Text for analysis section start

News
#ArtistSupportPledge

#ArtistSupportPledge—what happened next to the ‘lifeline’ that helped artists survive during lockdown?

Instagram scheme rallying art community in the wake of the pandemic has so far generated £60m

The online support system for artists established in March by the Sussex-based artist Matthew Burrows known as #ArtistSupportPledge, has proved a lifeline in the wake of the coronavirus crisis—and it continues to grow. “There are 371,000 posts on Instagram with #ArtistSupportPledge, generating an estimated £60m,” Burrows tells The Art Newspaper.

The concept is simple: artists are invited to post pictures of their works for sale for £200 or less on Instagram using the hashtag #ArtistSupportPledge. Every time an artist makes £1,000 in sales, they then pledge to spend £200 on work by another participating artist (pledges are made using the hashtag).

Crucially, the initiative is providing thousands of artists with income. “It is giving them liquidity,” Burrows says, adding that the project has spinoff benefits too, driving traffic to artists’ websites which can lead to further higher-level sales.

Burrows says though that the project “did take over [his] working life for three months” and that running the service voluntarily has been exhausting. Donations given via a dedicated website are helping to offset technical costs, and an intervention from Google Arts & Culture, partnering him for 48 hours with MIT Media Lab (research laboratory at the Massachusetts Institute of Technology) was “catalytic”, Burrows says, giving the platform extra technical support.

Text for analysis section end
Information supplied section start

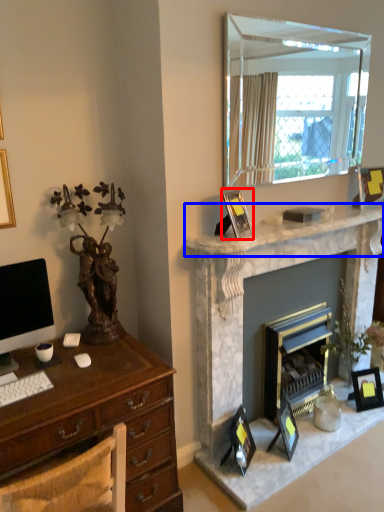
Question: Which object is further to the camera taking this photo, picture frame (highlighted by a red box) or mantle (highlighted by a blue box)?

Choices:
 (A) picture frame
 (B) mantle

Answer: (A)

Information supplied section end

Directions for this task. Reproduce the full article about #ArtistSupportPledge word for word, including its headings.

Response to the exercise.
News
#ArtistSupportPledge

#ArtistSupportPledge—what happened next to the ‘lifeline’ that helped artists survive during lockdown?

Instagram scheme rallying art community in the wake of the pandemic has so far generated £60m

The online support system for artists established in March by the Sussex-based artist Matthew Burrows known as #ArtistSupportPledge, has proved a lifeline in the wake of the coronavirus crisis—and it continues to grow. “There are 371,000 posts on Instagram with #ArtistSupportPledge, generating an estimated £60m,” Burrows tells The Art Newspaper.

The concept is simple: artists are invited to post pictures of their works for sale for £200 or less on Instagram using the hashtag #ArtistSupportPledge. Every time an artist makes £1,000 in sales, they then pledge to spend £200 on work by another participating artist (pledges are made using the hashtag).

Crucially, the initiative is providing thousands of artists with income. “It is giving them liquidity,” Burrows says, adding that the project has spinoff benefits too, driving traffic to artists’ websites which can lead to further higher-level sales.

Burrows says though that the project “did take over [his] working life for three months” and that running the service voluntarily has been exhausting. Donations given via a dedicated website are helping to offset technical costs, and an intervention from Google Arts & Culture, partnering him for 48 hours with MIT Media Lab (research laboratory at the Massachusetts Institute of Technology) was “catalytic”, Burrows says, giving the platform extra technical support.